每个早晨,阳光总是让人睁不开眼,从类似战壕的地铁深处出来,流浪艺人已经吹响萨克斯风。行人匆匆却个个有型有款,我眯着眼辨认路名,却总也看不清那些K\L\M,或者12、13、14….

Indiana, Indiana

走过了美国的中西部数座城市之后,感觉急剧迟钝。这些相似的州府,遍地的赛百味快餐以及晃动在街头的胖子,让人闭眼都能感觉出美国味。
::::::
练习目标:
节选短文的第一段写到"我"辨认路名时总也看不清的字母和数字，请把它们全部列出。

所收材料:
::::::
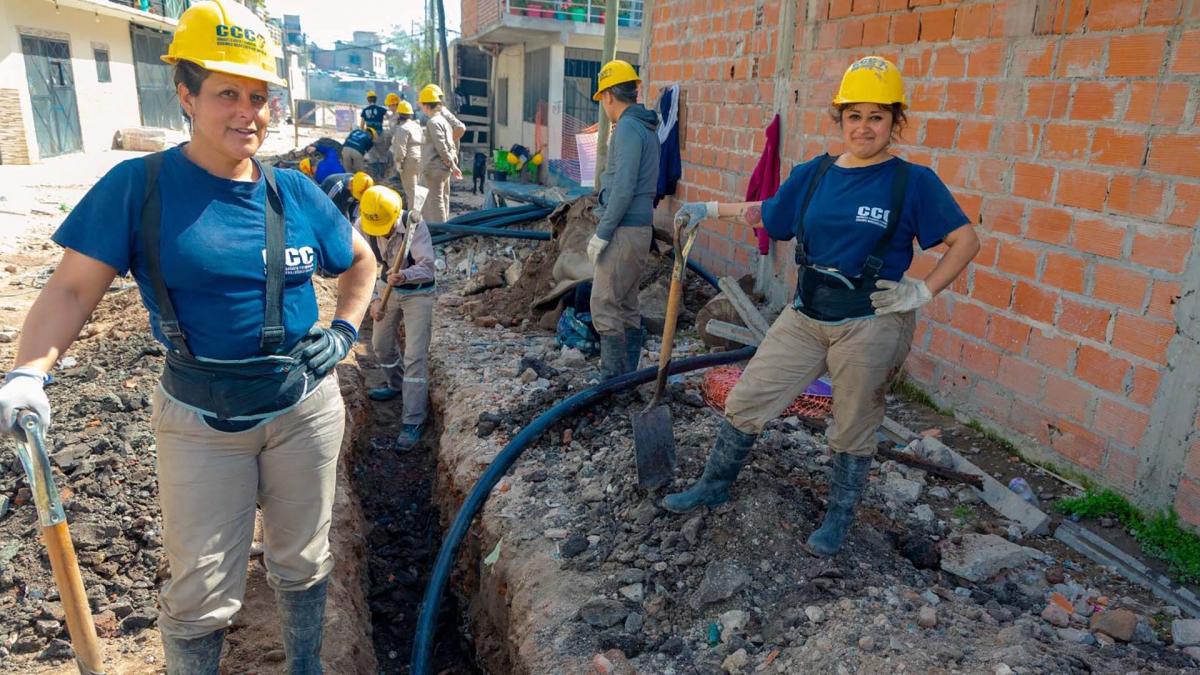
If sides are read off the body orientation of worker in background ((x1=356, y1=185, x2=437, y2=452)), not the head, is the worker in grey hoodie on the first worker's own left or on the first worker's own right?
::::::
本题答案:
K、L、M、12、13、14